Understand their obligations and institutional reporting lines. Compliance officers should know their obligations and carry them out accordingly. Compliance officers also need to understand the responsibilities of the individuals who report to them and ensure that they have the appropriate amount of resources to carry out their jobs. Regulators, in particular the SEC, can seek to take action against compliance officers based on the failures of their subordinates, in particular if those failures are the result of a lack of resources sufficient to perform the compliance function.
Timely act on red flags brought to their attention. Regulators may use a compliance officer’s failure to act on suspicious activity brought to his or her attention as the basis for personal liability.
Monitor their firms’ compliance and AML programs for continued effectiveness. Compliance officers should implement robust compliance monitoring and testing procedures to ensure that their firms’ compliance and AML programs remain tailored to the particular risks and potential conflicts of interest facing their companies and industries. Compliance officers should also stay informed of applicable regulatory developments, such as the FinCEN CDD rules and DFS Part 504, and update their firms’ compliance and AML programs accordingly.
Regularly communicate to and train all employees on the firm’s compliance and AML program. Regulators may use inadequate communication of and training on a company’s compliance and AML program as a basis for holding compliance officers personally responsible for the company’s compliance and AML failures. Compliance officers should also make resources available to employees who seek guidance on the program.
Carefully document compliance with BSA/AML laws and regulations. DFS Part 504 in particular requires financial institutions to document the identification of areas, systems, or processes that may require material improvement or redesign, and the firm’s remedial efforts to address such areas, systems, or processes. N.Y. Comp. Codes R. & Regs tit. 3, §§504.3(d). Establishing a paper trial of compliance that includes communications with other senior executives and compliance personnel, information sharing, and decisions and actions is critical to protecting compliance officers from personal liability.

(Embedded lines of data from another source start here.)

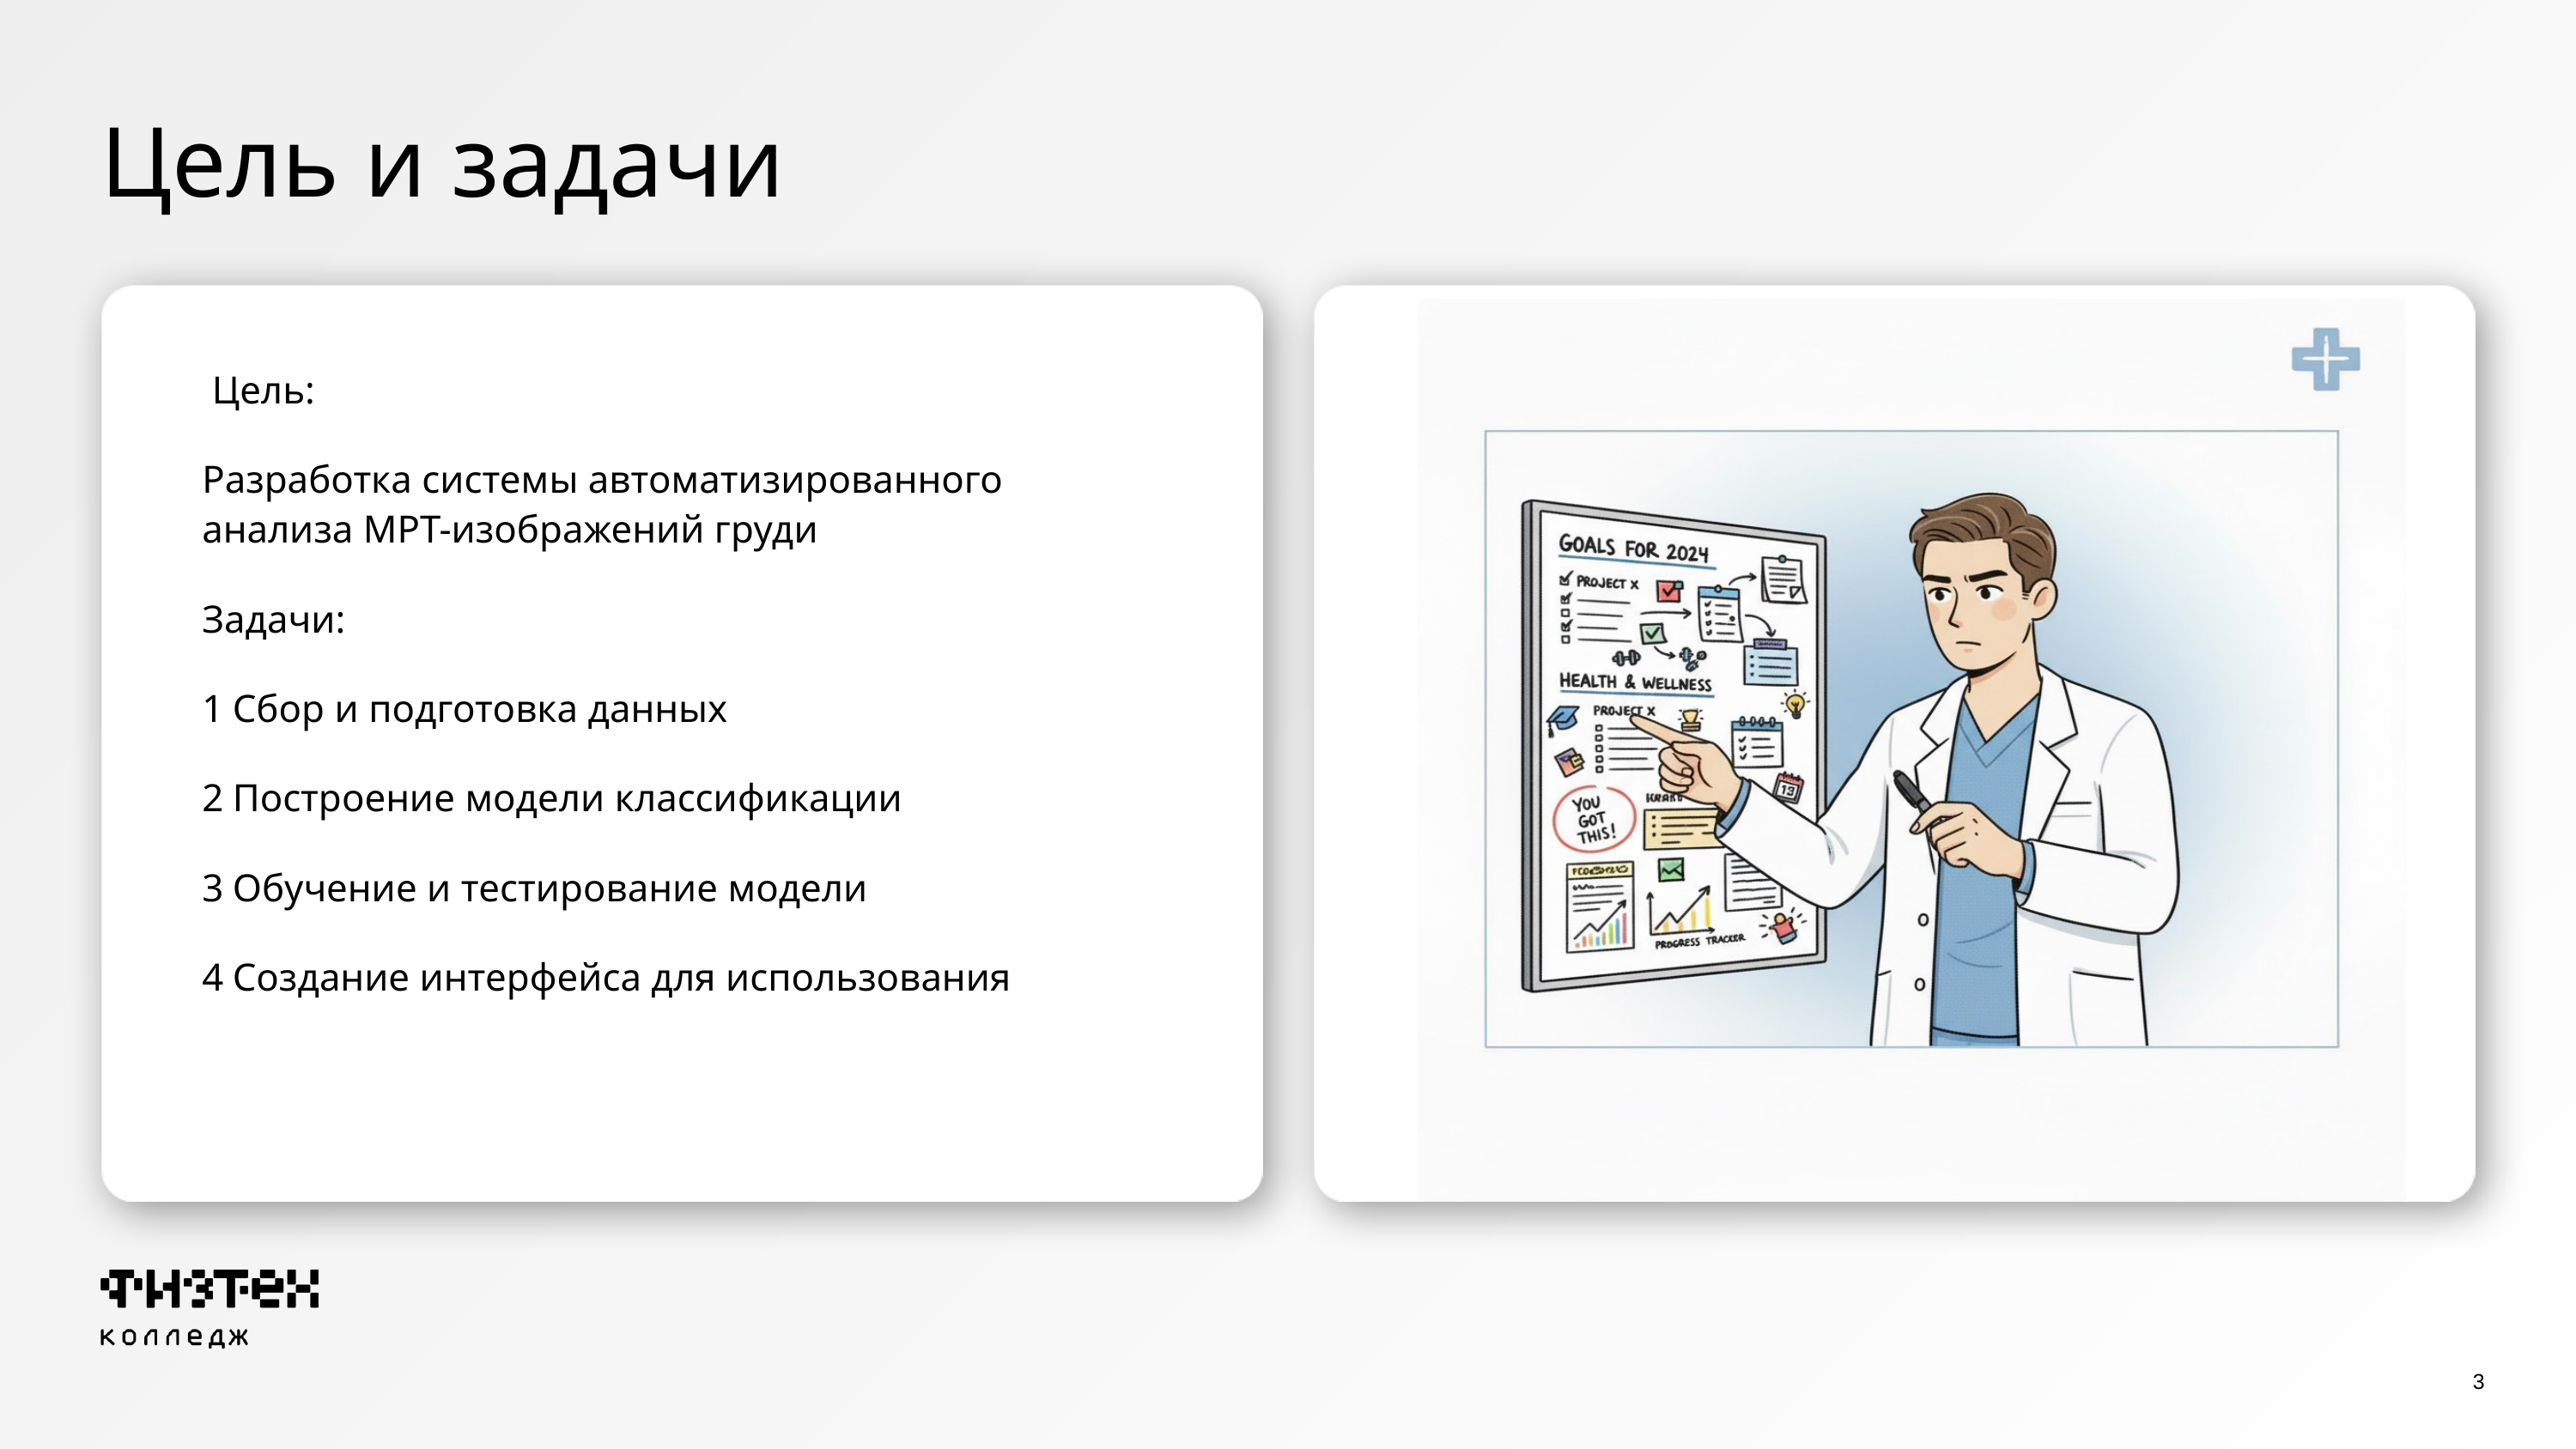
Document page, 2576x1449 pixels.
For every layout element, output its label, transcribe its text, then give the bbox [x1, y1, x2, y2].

picture [100, 1270, 319, 1349]
slide_number <номер> [2460, 1361, 2573, 1404]
picture [1313, 284, 2476, 1203]
text_box Цель и задачи [100, 100, 1053, 216]
picture [100, 284, 1263, 1203]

Compliance officers serve as the first line of defense for law enforcement personnel and regulators in their efforts to detect and prevent money laundering, sanctions violations, and fraud. Unfortunately, they often become the first to be scrutinized when it comes to assessing and retrospectively assigning fault for alleged corporate wrongdoing. Regulators’ recent focus on individual accountability has further exacerbated this dichotomy and increasingly placed compliance officers in their crosshairs. Despite the business-friendly and anti-regulatory perspective of the new administration, this trend is likely to continue in the coming year. Companies and compliance officers should redouble their vigilance, keep abreast of new regulatory requirements, and regularly review the effectiveness of their AML compliance programs.

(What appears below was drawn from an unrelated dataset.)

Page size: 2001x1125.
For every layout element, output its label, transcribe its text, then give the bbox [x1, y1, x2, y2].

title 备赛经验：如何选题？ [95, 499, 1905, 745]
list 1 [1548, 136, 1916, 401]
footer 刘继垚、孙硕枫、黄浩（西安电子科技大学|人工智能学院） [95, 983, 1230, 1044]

Jonathan B. New and Patrick T. Campbell are both partners in the New York office of BakerHostetler’s White Collar, Investigations and Securities Enforcement and Litigation Team. Mr. New is also a member of the Board of Editors of this newsletter. The views expressed in this article are those of the authors and not necessarily those of BakerHostetler or its clients.
The views expressed in the article are those of the authors and not necessarily the views of their clients or other attorneys in their firm.